Inevitably, Wonderstone rediscovers the spirit of his childhood, finds something to believe in and even gets the girl he's been awful to since the first reel, a development we're presumably meant to applaud. All this blooming-into-a-better-person stuff gives Carell the chance to return to the mode of several of his more serious comedies, one also often aspired to by Robin Williams, and one that isn't all that human either: that of the wounded man who heals himself by embracing naif-ishness. It's no less alienating than his abusive magician routine. The film's biggest surprise is that we're expected to feel something besides impatience as Wonderstone, montage-ing himself back into shape, gapes like a child at the wonder of magic.

Outside a well-scripted magician sex scene, and some charming late-in-the-movie stage patter, Carell is never funny and human in the same moment. That's especially disappointing considering that there's much here for audiences to laugh at. Screenwriters Jonathan Goldstein and John Francis Daley have been generous in the crafting of ridiculous magic acts.

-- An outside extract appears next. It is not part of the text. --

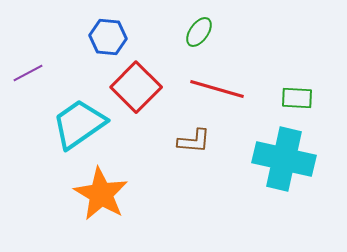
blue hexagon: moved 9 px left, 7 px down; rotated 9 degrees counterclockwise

Buscemi is antsy yet beatific as the smarter, less charismatic Roy to Carell's Siegfried. Scenes of their act pre-crackup are funny enough, but one of a dejected Wonderstone attempting it solo is a comic marvel, evidence of what the rest of the movie might have been.

The supporting cast is all first-rate. Wilde is asked to do nothing more than be pretty and earnest and put-upon, but Jim Carrey turns up as a controlled grotesque, a self-abusing "magician" whose act is all about violations of his own body. Done up like a goonish Brad Pitt, Carrey applies his cartoon expressiveness to its most judicious ends in years. Also strong is James Gandolfini, as a casino owner with no time for bullshit.

It's notable these days when a big-screen studio comedy is as funny as a good episode of a smart show. Burt Wonderstone hits that mark at least — although Carell's on-stage mincing to Steve Miller's "Abracadabra" isn't a patch on Will Arnett's to "The Final Countdown" on Arrested Development. What was funniest about that was how much Arnettt's Gob needed everyone else to be into it; Carell's Wonderstone just presumes that we are into it already — a mistake shared by the filmmakers.